What Would Keats Think?
The first of October's leaves fall in a flurry of gold, forming a carpet of crisp Krugerrands; a pumpkin-lined path lit by a low sun leading towards Hallowe'en. Well, at least that's what the leaves do in an unemployed poet's mind. The putrefying truth is very different.
Actually, their fall is more like the slow drip of dirty brown water from a rusty tap into a broken sink, its drain long since blocked by a shapeless mass of slimy human hair and soap scum. But we lyricists must keep the Autumnal myth alive in this so-called 'Spooky Season' of frauds and hollow fruitlessness.
Alas, Johnny Appleseed now orders online from the comfort of his climate-controlled condominium. 'Made in China, our new indoor apple orchard provides enough apples to bake fifteen ersatz apple pies or ferment fifty gallons of apple cider vinegar.
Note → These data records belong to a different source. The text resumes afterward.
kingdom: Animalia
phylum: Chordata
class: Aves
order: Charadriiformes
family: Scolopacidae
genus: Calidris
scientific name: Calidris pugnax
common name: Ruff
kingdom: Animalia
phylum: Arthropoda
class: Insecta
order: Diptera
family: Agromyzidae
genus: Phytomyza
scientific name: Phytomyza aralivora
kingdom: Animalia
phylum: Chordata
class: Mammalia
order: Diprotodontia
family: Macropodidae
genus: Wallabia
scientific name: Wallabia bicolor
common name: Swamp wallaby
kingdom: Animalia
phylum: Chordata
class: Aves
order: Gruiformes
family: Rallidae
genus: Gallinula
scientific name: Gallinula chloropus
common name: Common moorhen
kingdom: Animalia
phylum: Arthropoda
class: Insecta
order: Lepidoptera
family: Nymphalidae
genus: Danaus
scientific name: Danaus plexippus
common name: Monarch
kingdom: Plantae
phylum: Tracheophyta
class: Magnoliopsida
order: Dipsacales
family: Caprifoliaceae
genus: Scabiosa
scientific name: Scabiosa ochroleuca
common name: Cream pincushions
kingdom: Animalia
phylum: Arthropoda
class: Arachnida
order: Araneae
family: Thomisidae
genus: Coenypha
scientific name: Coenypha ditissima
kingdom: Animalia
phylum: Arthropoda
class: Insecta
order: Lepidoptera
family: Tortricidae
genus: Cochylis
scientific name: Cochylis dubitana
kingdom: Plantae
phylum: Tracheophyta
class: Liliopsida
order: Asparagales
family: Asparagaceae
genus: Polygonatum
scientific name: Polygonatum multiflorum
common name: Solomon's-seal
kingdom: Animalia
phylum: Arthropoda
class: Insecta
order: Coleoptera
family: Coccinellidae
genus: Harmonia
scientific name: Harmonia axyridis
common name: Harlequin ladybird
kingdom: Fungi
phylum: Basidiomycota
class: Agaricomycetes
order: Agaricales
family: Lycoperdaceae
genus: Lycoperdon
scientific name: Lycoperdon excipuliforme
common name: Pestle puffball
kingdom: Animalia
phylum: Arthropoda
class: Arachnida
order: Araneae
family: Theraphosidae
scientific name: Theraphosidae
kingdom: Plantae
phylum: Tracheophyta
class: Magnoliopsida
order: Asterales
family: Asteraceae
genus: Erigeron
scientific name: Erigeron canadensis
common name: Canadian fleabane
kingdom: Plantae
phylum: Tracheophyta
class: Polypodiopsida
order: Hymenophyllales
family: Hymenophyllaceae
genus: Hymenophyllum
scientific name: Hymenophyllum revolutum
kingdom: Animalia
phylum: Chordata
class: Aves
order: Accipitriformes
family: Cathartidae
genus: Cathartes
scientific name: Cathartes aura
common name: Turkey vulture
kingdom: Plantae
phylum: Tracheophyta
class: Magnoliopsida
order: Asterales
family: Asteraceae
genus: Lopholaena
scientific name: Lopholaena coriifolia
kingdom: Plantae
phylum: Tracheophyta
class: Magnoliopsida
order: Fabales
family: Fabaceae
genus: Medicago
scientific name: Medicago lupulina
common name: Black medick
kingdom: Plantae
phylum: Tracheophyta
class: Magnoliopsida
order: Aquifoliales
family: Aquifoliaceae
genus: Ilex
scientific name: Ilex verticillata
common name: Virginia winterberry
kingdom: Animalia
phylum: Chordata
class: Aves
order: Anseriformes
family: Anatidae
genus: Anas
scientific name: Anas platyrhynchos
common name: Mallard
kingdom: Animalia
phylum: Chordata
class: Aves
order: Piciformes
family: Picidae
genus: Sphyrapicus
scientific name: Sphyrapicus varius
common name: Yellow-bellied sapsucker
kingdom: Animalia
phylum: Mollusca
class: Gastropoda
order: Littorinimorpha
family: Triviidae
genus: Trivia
Your choice, it's a free country after all.' Johnny chooses to do the pies. Unfortunately only one is Instagram worthy so the rest go in the garbage.
Indian summer and I'm loitering at the edge of an ornamental pond, as aimless as the breeze buffeted ripples on its surface, when the gloomy face of an ancient carp appears in a gap between two leathery green lilies. His big rubbery lips open and close soundlessly, as if he's trying to mouth fishy secrets to me without being overheard by those migrating birds. If only he could speak in sign-language with his pectoral fins, I might learn a thing or two about survival as a bottom feeder.
Meanwhile, cute Miss Cranberry's garden is full of inflatable phantoms and plastic skeletons covered with silly string DayGlo cobwebs. Three weeks before the kids emerge to collect their buckets of candy and her house is already haunted by crass commercial decorations. All the parents are worried that it will rain on the neighborhood Hallowe'en parade again this year. Even in Spooky Season, there is nothing scarier than Mother Nature's weather whims.
And so, at sunset, I watch the first leaf fall into my front yard. Did it jump or was it pushed? It seems concerned that none of its friends have followed it down. But I suppose we're all somewhat confused nowadays. Autumnal mist has turned into dense fog and we'll need to replace our jack-o-lanterns with real flashlights to see where we're going.